Investing.com – Gold prices retreated as dollar strength and renewed investor appetite for riskier assets lowered demand for safe-haven gold.
Gold futures for June delivery on the Comex division of the New York Mercantile Exchange fell by $15.80, or 0.71%, to $1,337.40 a troy ounce.
Risk appetite returned as US stocks bounded back from sharp declines a day earlier, while dollar strength also pressured gold prices to near session lows of $1,332.70 a troy ounce.
Gold prices had rallied sharply a day earlier Monday following as investors piled into safe-haven assets amid worries over escalating U.S.-China trade tensions after Beijing imposed tariffs on US food imports, retaliating against the U.S. tariffs on steel and aluminium imports
Analysts continue to expect that gold prices will remain roughly range bound – between $1,310 to $1,360 – amid a lack of trigger events to push the precious metal beyond its range.

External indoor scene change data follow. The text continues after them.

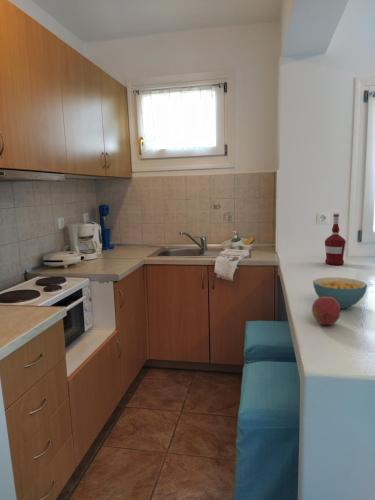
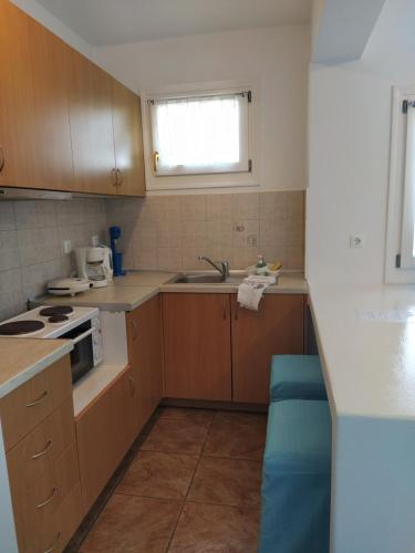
- alcohol [324,212,347,266]
- cereal bowl [312,276,368,310]
- fruit [311,297,341,326]
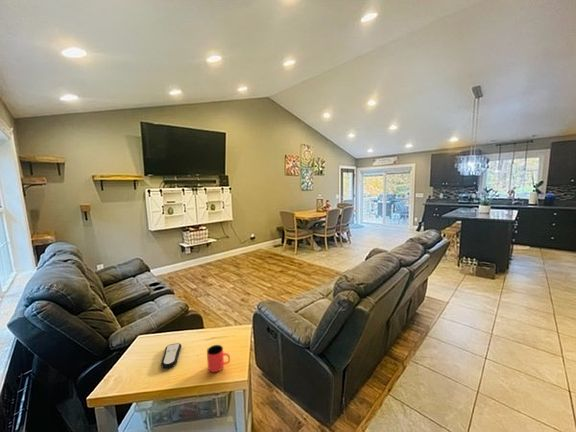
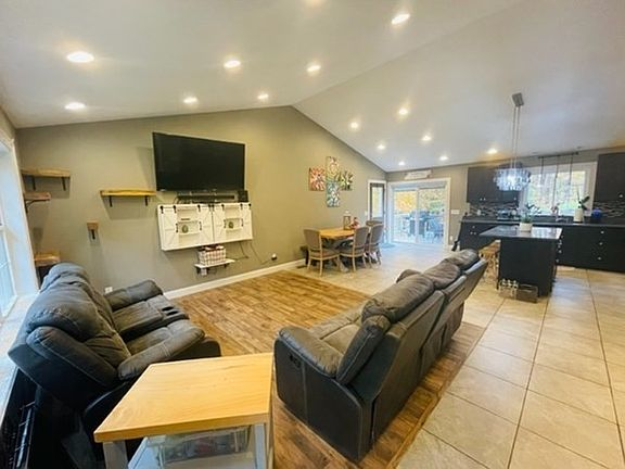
- remote control [160,342,182,369]
- cup [206,344,231,373]
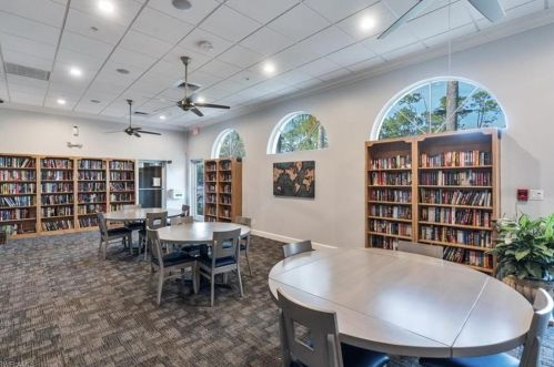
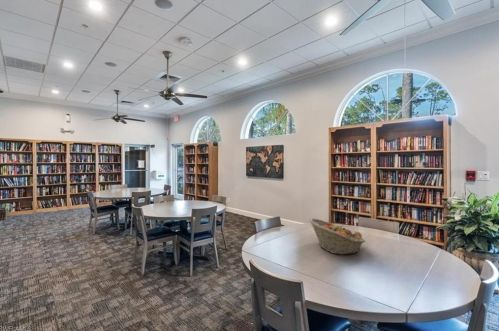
+ fruit basket [308,218,366,256]
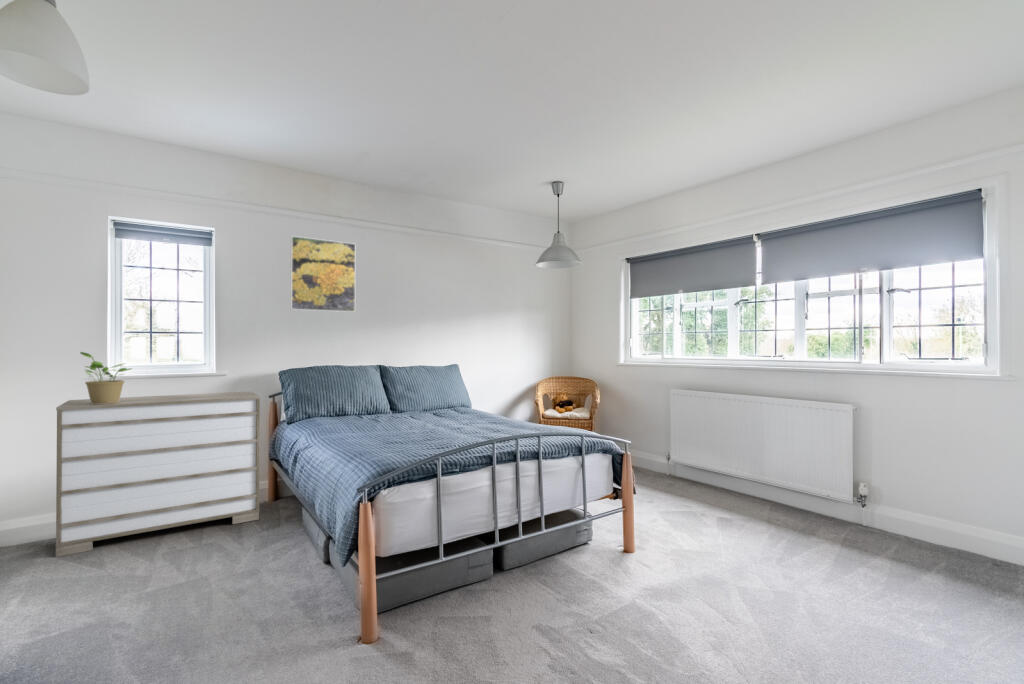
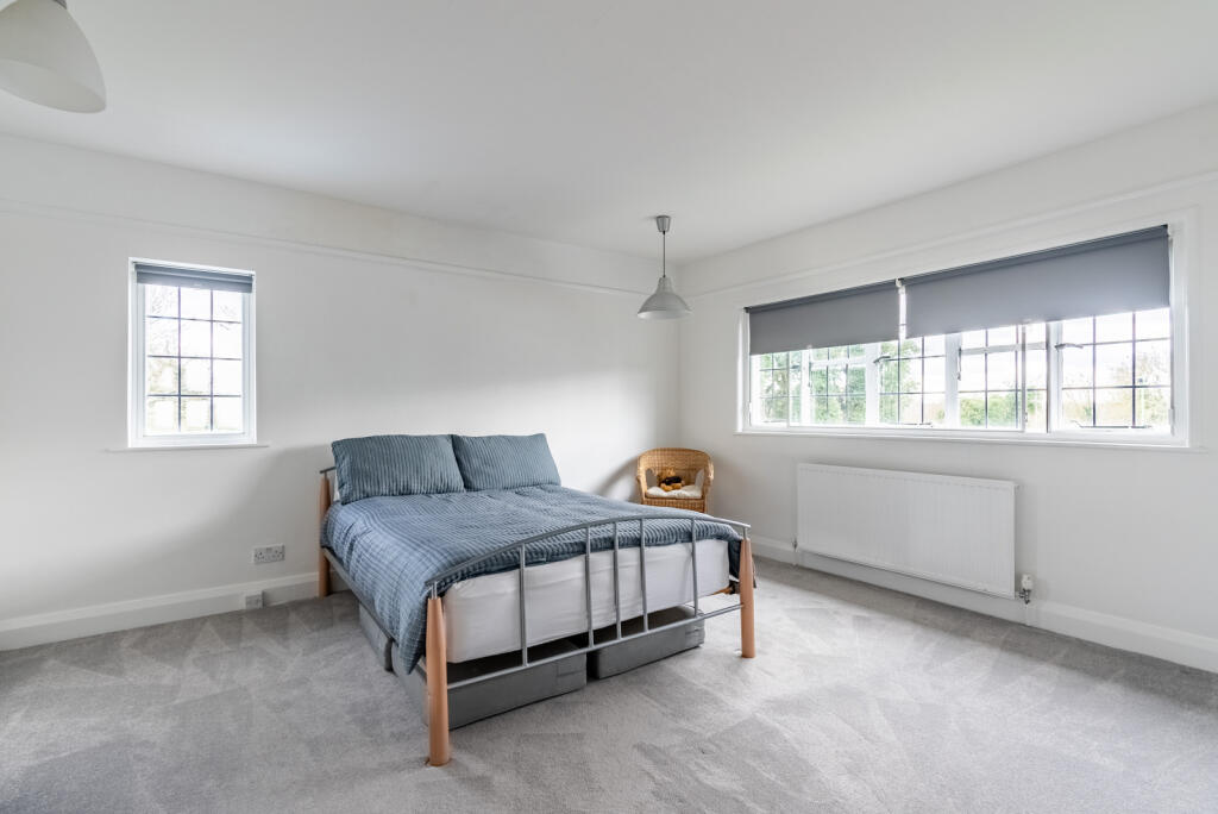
- potted plant [79,351,132,404]
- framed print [290,235,356,313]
- dresser [54,391,261,558]
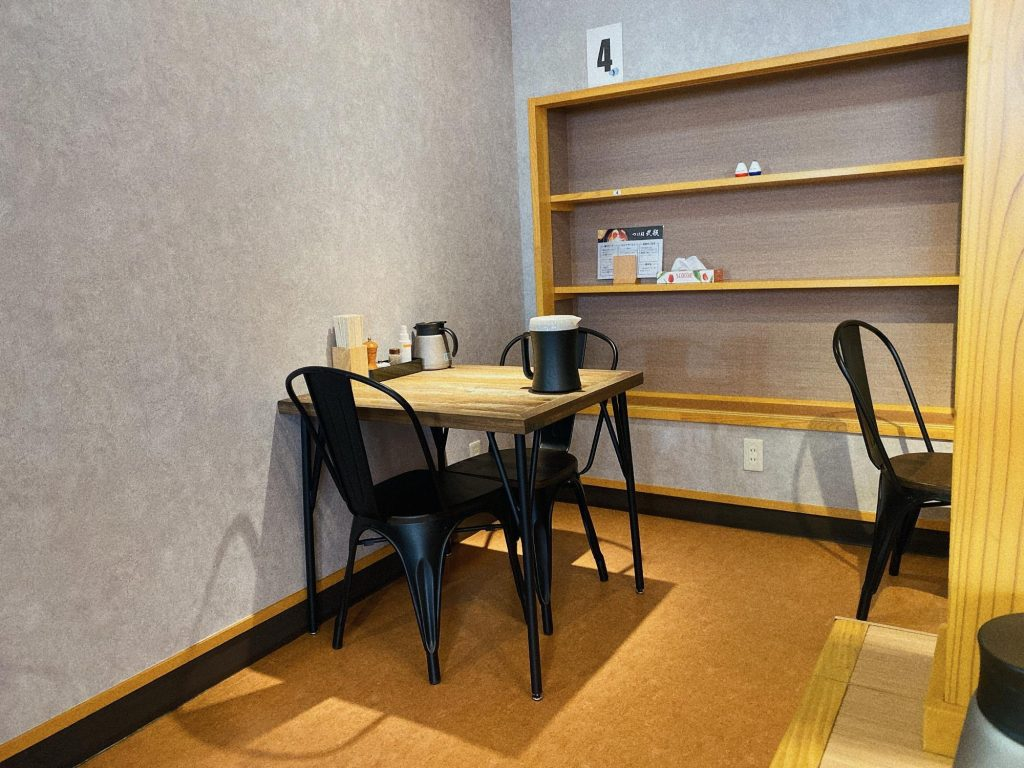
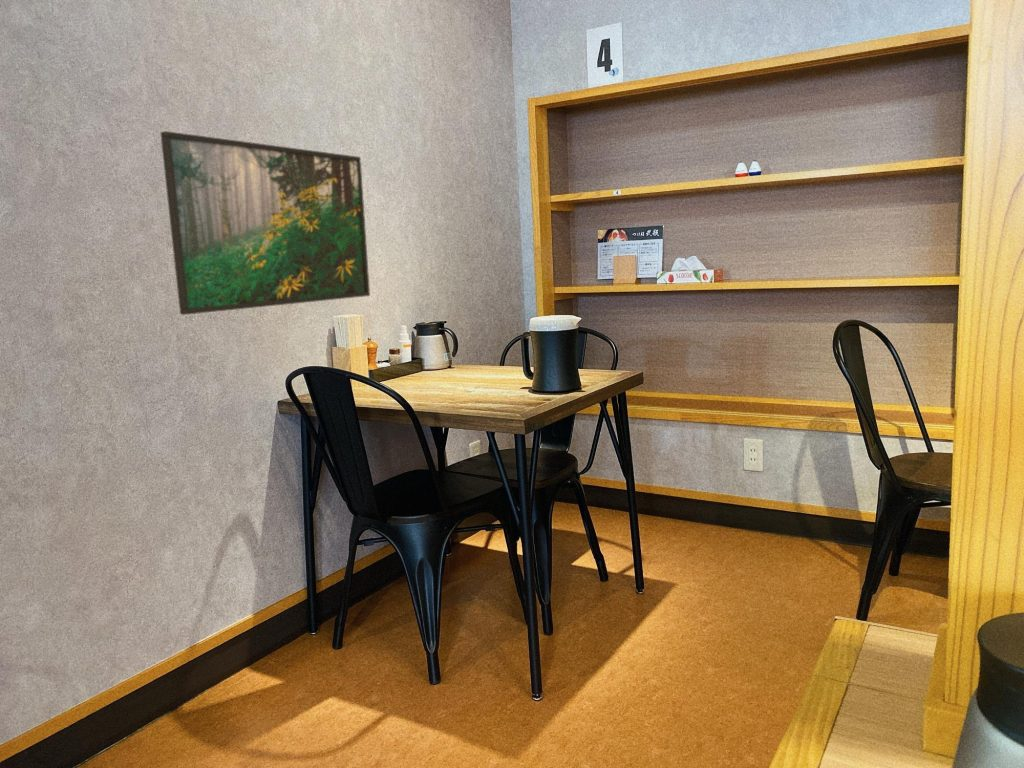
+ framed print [159,130,371,316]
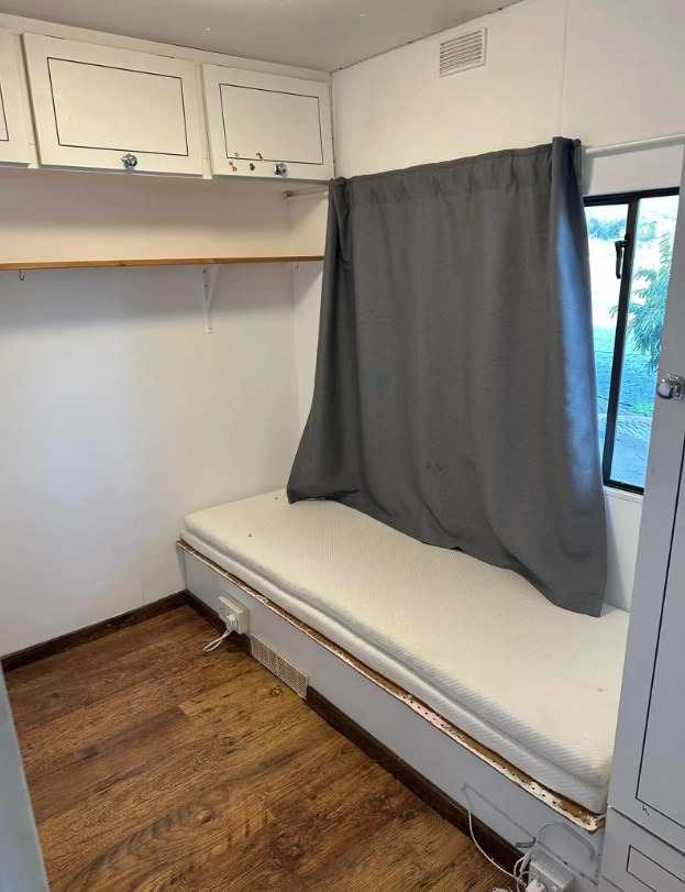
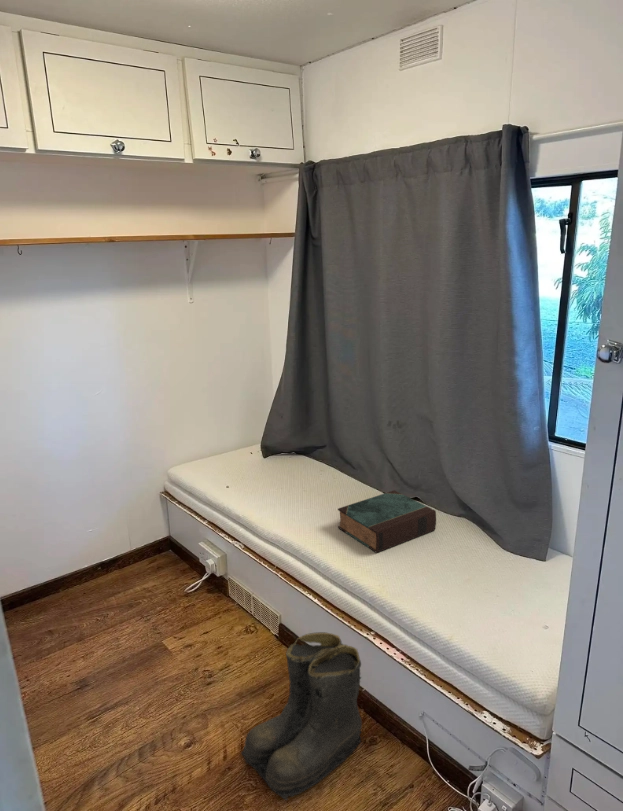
+ boots [240,631,367,801]
+ book [337,489,437,554]
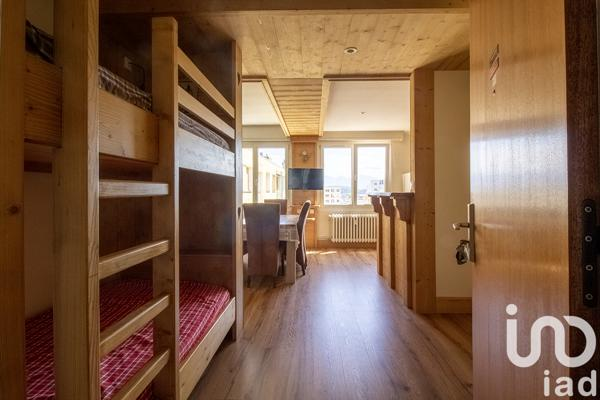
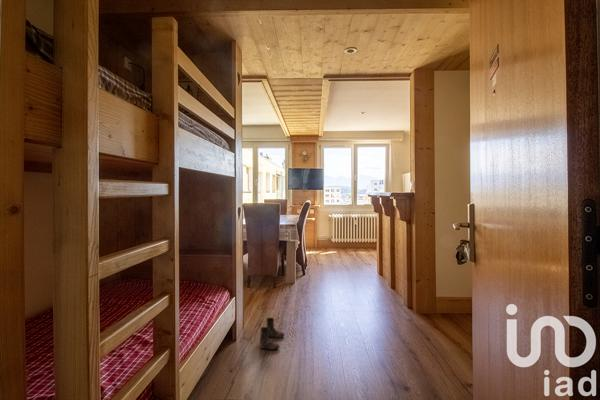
+ boots [259,316,285,351]
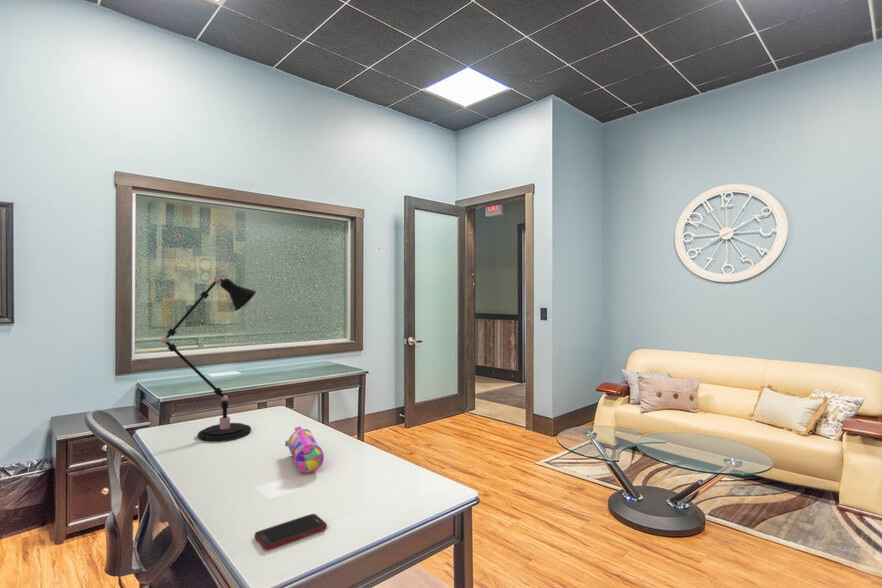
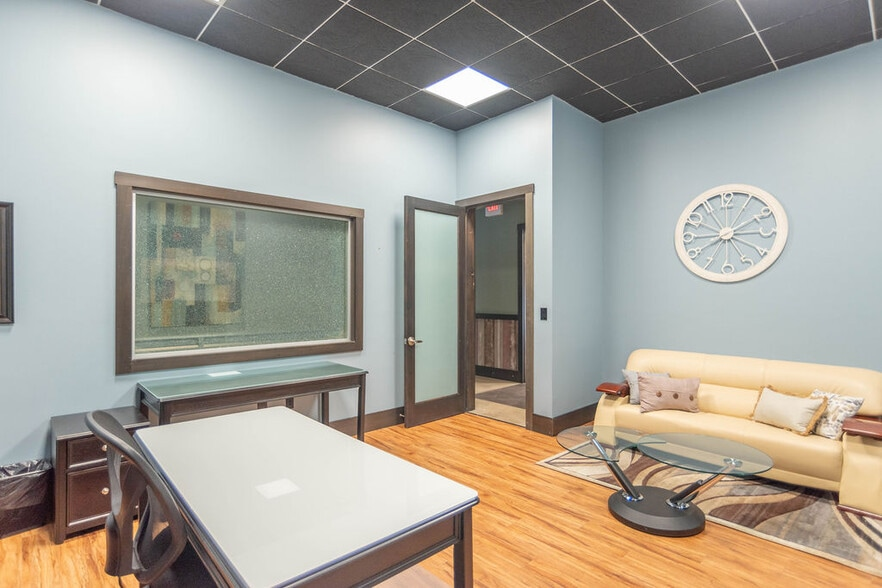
- cell phone [254,513,328,551]
- desk lamp [159,276,257,442]
- pencil case [284,425,325,474]
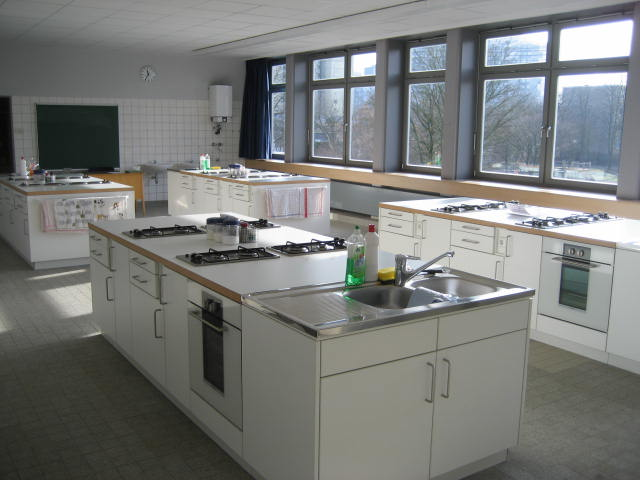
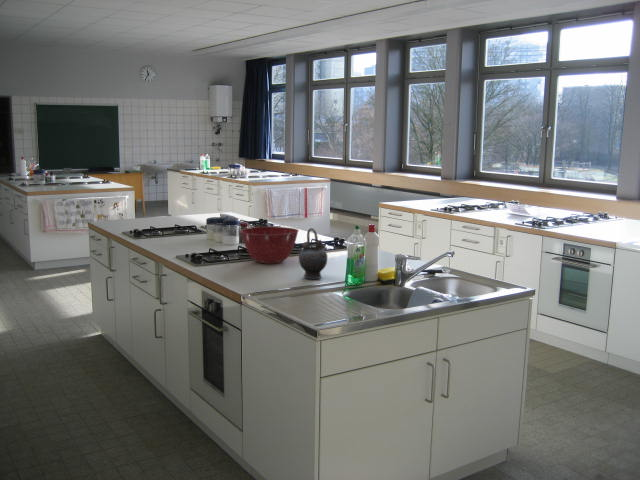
+ teapot [298,227,329,280]
+ mixing bowl [239,226,300,264]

Rick Rule, chief executive officer of Sprott U.S. Holdings Inc., however, suggested last week that gold could surge to the highest level in five years if a global trade war breaks out.
In other precious metal trade, silver futures fell 1.66% to $16.40 a troy ounce, while platinum futures fell 0.77% to $929.30 an ounce.
Copper rose 0.36% to $3.06, while natural gas rose 0.56% to $2.70.